A typical order came with cheese, bacon and a side of sour cream. I always took it a step further and would often smother them with chili. Looking back, that was a little overkill, but I would get them after busting my butt waiting tables. It's hard to not be over the top with food after you have served more than a $1,000 worth to customers and not been able to eat one bite.
One of the great benefits about making this recipe at home is that there is plenty of potato leftover, enough to make another potato favorite - which will be featured in my next post.
BEHIND THIS BITE
I never thought I would be doing something like waiting tables at a steak house. But, I had been in Fort Wayne for about three months and was really digging my new found spot at a little paper as the Visual Food Columnist, the only problem was that there was no pay. To me, getting the print space was all that mattered.
I had to build a portfolio of work and see if I could sustain it for the long run. In the news business, you have to be able to do your job, when the last thing on your mind is your job, meaning that your work has got to be good when it’s at it’s worst. Generally, you can look at a year’s worth of work and determine if your in the right spot.
In order to save money while I built my portfolio, I took some part time employment with my sister waiting tables. I thought it would be easy, but I will tell anyone this right now – to be a good server at a busy restaurant and make good money – you have to bust your ass!

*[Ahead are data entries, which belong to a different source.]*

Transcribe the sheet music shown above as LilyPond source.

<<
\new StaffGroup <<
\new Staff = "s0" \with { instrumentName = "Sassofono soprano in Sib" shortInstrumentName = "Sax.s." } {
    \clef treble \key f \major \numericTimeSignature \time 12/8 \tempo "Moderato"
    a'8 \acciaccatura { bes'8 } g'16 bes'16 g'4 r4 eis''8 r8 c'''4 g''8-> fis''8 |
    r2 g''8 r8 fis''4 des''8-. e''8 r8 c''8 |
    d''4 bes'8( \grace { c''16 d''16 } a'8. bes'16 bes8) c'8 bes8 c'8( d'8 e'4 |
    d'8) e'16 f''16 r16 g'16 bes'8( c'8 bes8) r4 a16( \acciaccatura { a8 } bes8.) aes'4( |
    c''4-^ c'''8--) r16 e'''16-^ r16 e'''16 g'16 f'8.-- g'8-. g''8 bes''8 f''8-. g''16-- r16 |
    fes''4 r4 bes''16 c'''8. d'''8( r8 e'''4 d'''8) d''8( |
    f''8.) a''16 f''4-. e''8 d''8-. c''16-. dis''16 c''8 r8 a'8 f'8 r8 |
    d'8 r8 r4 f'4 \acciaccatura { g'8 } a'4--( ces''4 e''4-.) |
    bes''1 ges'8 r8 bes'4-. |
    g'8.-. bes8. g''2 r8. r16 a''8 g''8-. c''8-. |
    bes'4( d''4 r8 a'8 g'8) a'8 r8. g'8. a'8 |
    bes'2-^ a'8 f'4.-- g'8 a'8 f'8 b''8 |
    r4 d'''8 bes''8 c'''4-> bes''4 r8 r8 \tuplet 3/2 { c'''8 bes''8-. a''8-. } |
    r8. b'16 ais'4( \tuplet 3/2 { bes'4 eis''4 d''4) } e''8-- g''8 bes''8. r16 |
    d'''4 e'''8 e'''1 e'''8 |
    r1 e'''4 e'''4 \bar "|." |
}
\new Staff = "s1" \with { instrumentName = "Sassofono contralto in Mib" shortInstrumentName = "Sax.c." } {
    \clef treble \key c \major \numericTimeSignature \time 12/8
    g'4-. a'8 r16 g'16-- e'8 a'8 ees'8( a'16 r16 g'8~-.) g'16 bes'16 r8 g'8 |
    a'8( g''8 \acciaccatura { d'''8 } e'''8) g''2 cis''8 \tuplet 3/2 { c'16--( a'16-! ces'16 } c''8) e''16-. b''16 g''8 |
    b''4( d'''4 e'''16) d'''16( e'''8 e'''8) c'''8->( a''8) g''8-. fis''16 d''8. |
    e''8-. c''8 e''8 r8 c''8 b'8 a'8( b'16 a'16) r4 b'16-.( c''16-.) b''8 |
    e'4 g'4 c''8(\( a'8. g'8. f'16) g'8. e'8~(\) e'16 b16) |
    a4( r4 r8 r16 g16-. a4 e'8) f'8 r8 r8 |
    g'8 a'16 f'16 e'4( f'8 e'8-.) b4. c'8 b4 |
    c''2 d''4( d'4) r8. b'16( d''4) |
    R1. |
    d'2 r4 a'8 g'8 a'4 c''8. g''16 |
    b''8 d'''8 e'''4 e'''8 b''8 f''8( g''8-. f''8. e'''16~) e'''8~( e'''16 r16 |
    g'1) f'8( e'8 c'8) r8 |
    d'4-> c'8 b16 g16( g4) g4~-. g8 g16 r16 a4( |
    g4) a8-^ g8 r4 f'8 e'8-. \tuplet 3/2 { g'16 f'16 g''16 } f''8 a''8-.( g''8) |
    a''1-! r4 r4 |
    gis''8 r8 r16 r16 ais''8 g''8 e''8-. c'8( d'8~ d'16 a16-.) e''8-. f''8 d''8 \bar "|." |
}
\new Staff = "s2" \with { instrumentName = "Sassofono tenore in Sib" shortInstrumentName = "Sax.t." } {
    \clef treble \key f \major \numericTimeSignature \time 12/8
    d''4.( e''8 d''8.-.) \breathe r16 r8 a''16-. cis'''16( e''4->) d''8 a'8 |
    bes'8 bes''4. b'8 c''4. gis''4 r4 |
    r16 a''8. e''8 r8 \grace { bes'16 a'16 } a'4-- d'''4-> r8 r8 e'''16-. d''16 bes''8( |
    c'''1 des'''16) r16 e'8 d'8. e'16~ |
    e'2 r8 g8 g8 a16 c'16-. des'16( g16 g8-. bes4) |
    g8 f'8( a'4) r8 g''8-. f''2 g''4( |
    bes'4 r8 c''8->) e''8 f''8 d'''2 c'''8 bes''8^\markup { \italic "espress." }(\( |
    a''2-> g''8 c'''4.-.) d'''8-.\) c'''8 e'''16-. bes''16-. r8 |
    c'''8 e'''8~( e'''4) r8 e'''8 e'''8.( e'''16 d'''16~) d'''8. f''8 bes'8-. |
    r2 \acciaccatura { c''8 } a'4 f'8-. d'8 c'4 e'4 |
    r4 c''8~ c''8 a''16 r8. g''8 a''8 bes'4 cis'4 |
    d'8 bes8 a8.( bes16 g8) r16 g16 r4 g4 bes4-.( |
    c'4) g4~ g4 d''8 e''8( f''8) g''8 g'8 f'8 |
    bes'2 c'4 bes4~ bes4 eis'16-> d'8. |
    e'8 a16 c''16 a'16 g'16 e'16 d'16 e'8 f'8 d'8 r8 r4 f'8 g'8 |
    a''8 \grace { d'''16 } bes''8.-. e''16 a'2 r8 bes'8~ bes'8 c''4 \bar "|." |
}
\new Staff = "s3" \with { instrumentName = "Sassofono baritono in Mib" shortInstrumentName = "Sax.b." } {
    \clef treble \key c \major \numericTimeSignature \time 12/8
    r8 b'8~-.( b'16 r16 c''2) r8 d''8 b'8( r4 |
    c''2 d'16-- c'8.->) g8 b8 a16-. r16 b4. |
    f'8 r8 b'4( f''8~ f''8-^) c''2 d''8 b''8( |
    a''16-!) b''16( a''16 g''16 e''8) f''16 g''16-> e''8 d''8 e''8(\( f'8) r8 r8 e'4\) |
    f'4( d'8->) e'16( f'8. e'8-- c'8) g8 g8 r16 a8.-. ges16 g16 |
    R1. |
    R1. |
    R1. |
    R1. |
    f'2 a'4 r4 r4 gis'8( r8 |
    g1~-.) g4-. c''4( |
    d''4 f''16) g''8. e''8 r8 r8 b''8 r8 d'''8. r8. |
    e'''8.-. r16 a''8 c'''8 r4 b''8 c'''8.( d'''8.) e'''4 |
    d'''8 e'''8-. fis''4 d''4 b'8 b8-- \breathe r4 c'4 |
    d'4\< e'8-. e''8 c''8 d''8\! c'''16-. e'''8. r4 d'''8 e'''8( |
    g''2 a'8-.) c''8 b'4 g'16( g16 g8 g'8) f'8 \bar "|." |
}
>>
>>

It took me a couple of months learning the new trade. In the beginning, I totally sucked, I literally had to learn how to carry a tray of drinks. During that process I drenched a baby with a glass of ice water - true story.
I worked hard and was determined to be good at it before giving up. The work paid off and I did become a good server. I’m proud to say that during the 9 months that I worked at the THR, I was secretly evaluated by customers working for corporate headquarters twice (neither was during the first couple of months thankfully) and both times I received a 100 percent score.
I proved I could sustain my food column and picked up the skills necessary to be a good waiter in the process. That said, I’m glad I don’t have to do that now. I quit waiting tables exactly a year after starting my food column, I could not wait to cash out my last table and I hope that I never have to do that again, but I will if I have to, waiting tables is probably the most lucrative part time job in Fort Wayne. The experience has made me work even harder at making a living as a food columnists - which is still a work in progress.
Eat well cook often ...
Serves 6; 2 hours
6 large Russet potatoes
1 Tbs Vegetable oil
1 Tbs Kosher salt
DIVIDE OVER POTATO SKINS
1 C Cheddar cheese, shredded
5 strips Bacon, cooked & crumbled
1/2 C Sour cream
1/4 C Green onion, sliced
Clean and rinse potatoes. Pat dry. Toss potatoes with salt and vegetable oil. Poke three deep holes in each potato with a knife. Place potatoes on a baking rack over a cookie sheet. Roast in a preheated 350° oven until cooked through, 1 hour and 30 minutes. Remove and let cool, slice in half.
Make potato skins, garnish and serve
Scope flesh from potatoes with a spoon leaving a thin layer of potato attached to the skin. Reserve flesh for later use. Fill potatoes with cheese and bacon. Return to pan with baking rack and heat in 350° oven until cheese is melted and potatoes are heated through, 8 to 10 minutes. Remove and garnish with green onion and sour cream, then serve.